The foundation also denied the report, saying “the NFL has no control over the use of these grant funds.”

But the document obtained by STAT through a public records request seems to contradict those assertions.

It’s a memorandum of understanding between the NIH and the foundation, a nonprofit set up to work with the private sector to supplement federal funding for scientific research.

The agreement specifically concerns the Sports and Health Research Program, which was launched in 2013 with the $30 million NFL grant. The NFL said at the time it expected the money would be spent on cutting-edge research into brain trauma, as well as studies of other health issues that afflict athletes.

Alex Hogan, Hyacinth Empinado/STAT

The agreement makes clear that the NIH will take charge of managing and implementing any scientific research funded by outside donations, including the NFL grant. But before that research can even get off the ground, the NIH and the foundation must seek “mutual agreement” with its donors on the scope and goals of the project.

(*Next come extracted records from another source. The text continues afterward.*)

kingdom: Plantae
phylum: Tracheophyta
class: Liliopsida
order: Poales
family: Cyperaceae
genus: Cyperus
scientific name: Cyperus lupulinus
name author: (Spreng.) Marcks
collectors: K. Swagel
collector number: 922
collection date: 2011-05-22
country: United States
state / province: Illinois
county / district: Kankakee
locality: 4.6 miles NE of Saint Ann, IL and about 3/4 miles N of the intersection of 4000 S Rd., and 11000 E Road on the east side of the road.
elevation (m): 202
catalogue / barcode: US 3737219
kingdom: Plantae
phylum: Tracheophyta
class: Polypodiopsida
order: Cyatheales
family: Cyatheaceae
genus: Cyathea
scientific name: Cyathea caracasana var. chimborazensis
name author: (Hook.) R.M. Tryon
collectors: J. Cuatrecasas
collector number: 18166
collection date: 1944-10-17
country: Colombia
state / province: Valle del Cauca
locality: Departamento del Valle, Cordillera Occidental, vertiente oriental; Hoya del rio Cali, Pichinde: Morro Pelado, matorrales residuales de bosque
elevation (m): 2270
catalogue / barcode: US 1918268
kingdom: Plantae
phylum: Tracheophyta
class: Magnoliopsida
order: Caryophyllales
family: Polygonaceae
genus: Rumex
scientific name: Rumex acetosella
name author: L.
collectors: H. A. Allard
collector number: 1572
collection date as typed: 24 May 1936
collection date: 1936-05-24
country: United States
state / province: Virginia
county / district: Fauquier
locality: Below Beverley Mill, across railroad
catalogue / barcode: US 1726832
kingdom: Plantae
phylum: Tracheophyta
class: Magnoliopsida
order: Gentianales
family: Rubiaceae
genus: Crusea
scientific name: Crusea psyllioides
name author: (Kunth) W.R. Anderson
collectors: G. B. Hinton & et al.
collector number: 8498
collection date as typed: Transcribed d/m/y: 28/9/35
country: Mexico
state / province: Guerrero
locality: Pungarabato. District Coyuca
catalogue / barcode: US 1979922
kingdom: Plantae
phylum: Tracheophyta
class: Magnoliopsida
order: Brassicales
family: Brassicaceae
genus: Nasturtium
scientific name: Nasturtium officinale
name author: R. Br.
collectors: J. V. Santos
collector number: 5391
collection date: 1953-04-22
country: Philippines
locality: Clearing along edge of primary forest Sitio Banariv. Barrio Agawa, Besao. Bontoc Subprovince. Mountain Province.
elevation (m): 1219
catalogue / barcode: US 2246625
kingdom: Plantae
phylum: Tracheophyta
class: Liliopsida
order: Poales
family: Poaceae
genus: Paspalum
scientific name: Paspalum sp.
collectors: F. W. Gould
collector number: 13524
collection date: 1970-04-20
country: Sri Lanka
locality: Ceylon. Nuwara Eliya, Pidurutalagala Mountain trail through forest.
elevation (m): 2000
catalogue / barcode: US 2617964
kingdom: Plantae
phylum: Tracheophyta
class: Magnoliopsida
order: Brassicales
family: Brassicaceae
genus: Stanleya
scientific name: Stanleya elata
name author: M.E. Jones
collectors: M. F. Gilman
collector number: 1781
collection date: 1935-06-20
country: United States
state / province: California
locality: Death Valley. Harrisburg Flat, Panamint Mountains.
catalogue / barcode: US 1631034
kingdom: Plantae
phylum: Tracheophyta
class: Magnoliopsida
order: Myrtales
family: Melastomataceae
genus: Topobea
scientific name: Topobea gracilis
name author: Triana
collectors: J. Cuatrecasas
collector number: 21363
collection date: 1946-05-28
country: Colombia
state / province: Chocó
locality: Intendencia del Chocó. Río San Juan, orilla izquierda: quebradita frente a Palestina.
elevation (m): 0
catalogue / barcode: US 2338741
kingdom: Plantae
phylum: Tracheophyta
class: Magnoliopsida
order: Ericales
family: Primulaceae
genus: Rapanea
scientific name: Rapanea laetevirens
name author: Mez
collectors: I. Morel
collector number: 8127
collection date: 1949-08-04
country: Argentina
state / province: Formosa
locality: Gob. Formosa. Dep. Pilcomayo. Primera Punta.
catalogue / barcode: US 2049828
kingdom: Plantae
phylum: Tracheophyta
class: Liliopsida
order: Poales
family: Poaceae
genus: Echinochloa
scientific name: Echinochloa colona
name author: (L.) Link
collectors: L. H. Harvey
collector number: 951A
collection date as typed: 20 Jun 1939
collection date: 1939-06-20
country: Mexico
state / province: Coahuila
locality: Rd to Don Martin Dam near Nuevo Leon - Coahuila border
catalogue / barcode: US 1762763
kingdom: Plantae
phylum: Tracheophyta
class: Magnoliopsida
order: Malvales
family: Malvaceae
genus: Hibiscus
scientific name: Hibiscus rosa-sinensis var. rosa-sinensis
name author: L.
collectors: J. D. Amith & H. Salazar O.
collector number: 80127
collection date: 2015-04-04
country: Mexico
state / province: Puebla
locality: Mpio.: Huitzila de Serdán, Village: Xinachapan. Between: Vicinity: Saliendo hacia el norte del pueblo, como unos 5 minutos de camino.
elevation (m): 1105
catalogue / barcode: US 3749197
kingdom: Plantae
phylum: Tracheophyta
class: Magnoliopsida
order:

So far, the NFL money has been used to support several small research projects on spinal cord injury and a larger project on CTE with Boston University and Mount Sinai Hospital in New York. That project is focusing on understanding the prevalence of CTE and how it can be diagnosed during autopsy.

The new national CTE research —  the one not funded by the NFL —  aims to figure out how to diagnose CTE in living patients.

Four congressional Democrats this week demanded more information about the NFL’s role in funding brain trauma research.

“We are concerned about the potential implications of outside entities expecting to exercise ‘veto power’ or other influence over the selection of NIH research applicants,” Reps. Frank Pallone Jr., Gene Green, Jan Schakowsky, and Diana DeGette wrote in a letter sent to the NIH and the foundation. All four signatories are Democratic members of the House Energy and Commerce Committee. The letter was first reported by the Washington Post.

The NIH said its director, Dr. Francis Collins, had received the letter and that the agency will respond.